Telefonei para dez médicos. Um me atenderia no mesmo dia, três naquela semana, cinco dali a quinze dias e um no próximo mês. Descartei o médico do atendimento imediato, pois pré julguei que a prestatividade era devida a ociosidade do consultório. Aproveitei o fato de que a consulta seria paga pelo plano de saúde e agendei horário com os três que dispunham tempo durante a semana.

Todos solicitaram exames semelhantes e foram inconclusivos em relação ao diagnóstico. Precisavam aguardar os resultados. Confesso que o Doutor “A” me passou mais segurança e se tivesse que optar, ficaria com ele. Queria ouvir a opinião dos três sobre o meu caso, por isso retornei para as reconsultas.

O diagnóstico foi unânime: cálculo renal, porém as condutas foram diferentes. Cada qual me colocou os prós e contras de manter uma conduta expectante, retirar os cálculos por endoscopia, bombardeamento com ondas de choque ou implante de cateter ureteral. Assinei documentos onde afirmava que tinha ciência de meu diagnóstico, das alternativas de tratamento propostas e dos riscos inerentes.

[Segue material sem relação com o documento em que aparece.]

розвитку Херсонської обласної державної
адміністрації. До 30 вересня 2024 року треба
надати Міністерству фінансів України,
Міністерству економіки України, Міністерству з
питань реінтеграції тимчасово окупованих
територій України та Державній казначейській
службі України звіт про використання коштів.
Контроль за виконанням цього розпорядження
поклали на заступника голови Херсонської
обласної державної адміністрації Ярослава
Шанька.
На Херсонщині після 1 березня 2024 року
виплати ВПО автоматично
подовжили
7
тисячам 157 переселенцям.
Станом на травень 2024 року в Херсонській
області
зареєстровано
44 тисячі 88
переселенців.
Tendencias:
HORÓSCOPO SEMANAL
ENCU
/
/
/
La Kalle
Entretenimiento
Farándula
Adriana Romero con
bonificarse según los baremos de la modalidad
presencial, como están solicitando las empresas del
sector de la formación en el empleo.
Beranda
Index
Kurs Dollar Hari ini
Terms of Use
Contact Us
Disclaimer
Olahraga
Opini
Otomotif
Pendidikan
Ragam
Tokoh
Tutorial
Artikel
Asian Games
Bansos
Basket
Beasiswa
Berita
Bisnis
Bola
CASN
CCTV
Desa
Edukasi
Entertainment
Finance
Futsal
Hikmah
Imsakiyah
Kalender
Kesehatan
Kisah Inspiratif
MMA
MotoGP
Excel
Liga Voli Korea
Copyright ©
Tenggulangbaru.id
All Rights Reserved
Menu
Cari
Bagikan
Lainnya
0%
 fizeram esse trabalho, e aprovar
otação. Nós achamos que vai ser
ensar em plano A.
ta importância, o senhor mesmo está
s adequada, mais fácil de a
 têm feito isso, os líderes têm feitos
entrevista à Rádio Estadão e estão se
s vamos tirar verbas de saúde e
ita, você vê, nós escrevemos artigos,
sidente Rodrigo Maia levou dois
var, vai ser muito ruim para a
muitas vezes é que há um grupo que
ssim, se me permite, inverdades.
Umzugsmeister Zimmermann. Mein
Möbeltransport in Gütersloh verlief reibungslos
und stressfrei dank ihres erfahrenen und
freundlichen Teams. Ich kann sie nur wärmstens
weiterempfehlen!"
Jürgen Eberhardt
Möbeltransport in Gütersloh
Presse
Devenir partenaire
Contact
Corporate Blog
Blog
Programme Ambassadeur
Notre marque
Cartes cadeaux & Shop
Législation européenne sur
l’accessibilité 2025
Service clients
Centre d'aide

Nunca foi tão fácil cuidar da saúde. Nunca houve tamanha autonomia e liberdade de escolha. Pesquisei um milhão e oitocentas mil citações, consultei três especialistas. Poderia ir além. Mesmo assim, não sei o que fazer. Estou em um dilema, três médicos e três condutas diferentes. Preciso tomar uma decisão, mas tenho medo de fazer a escolha errada. Tenho a informação, mas não sei lidar com ela; possuo autonomia, mas tenho medo da responsabilidade.

Parece que antigamente, quando só havia um urologista e poucas informações disponíveis, tudo era mais fácil. A alternativa era ir ao médico e seguir sua prescrição. A obrigação de acertar era dele. Agora uma parte da responsabilidade foi transferida para o paciente, um leigo que não sabe quase nada de medicina, está doente e ansioso, mas pode e quer compartilhar decisões sobre sua saúde.  

Se três médicos com formação especializada, depois de examinarem o mesmo paciente indicaram tratamentos diversos, imagine o estrago que pode acontecer quando um leigo se debruça sobre mais de um milhão de opiniões e resolve se automedicar. O risco é grande.

Leia bastante, informe-se ao máximo, pesquise à vontade, utilize todos os recursos para encontrar o médico de sua confiança. Disponibilidade, vizinhança, propaganda na mídia, páginas amarelas, livro do convênio, sites na internet são critérios complementares de escolha. Procure por competência, experiência, segurança, ética, empatia e sobretudo, boas referências de atendimento e resultados.    Mas não perca tempo, eleja o “seu médico de confiança” antes de ficar doente e quando precisar, discuta suas idéias com ele. Não se preocupe, a última palavra será sempre sua.   

Obs. Este é um artigo de ficção, escrito com o intuito de sensibilizar pacientes, médicos e administradores sobre a responsabilidade pelos cuidados com a saúde.


Um comentário:

  1. Primeiramente gostaria de te deseja uma boa Pessach! Interessante a forma como pode ser vista sob o olho clinico. Em 2015, durante o percurso viagem em direção ao Encontro Nacional de Filosofia Clínica, senti tal desconforto de ardência e durante o evento em uma das noite ao retorna de um restaurante tive a ditas cólicas, é claro que me mediquei, havia levado um kit de socorros. Pois quem tem alguma pessoa com este tipo de problema em família possivelmente o reconheça, porém ele poderá surgir com outros sintomas que poderão mascarar e agravar a doença... Mesmo que o texto seja de ficção, ele aproxima o lado mais brando desta desta doença que se apresenta penosa para muitos.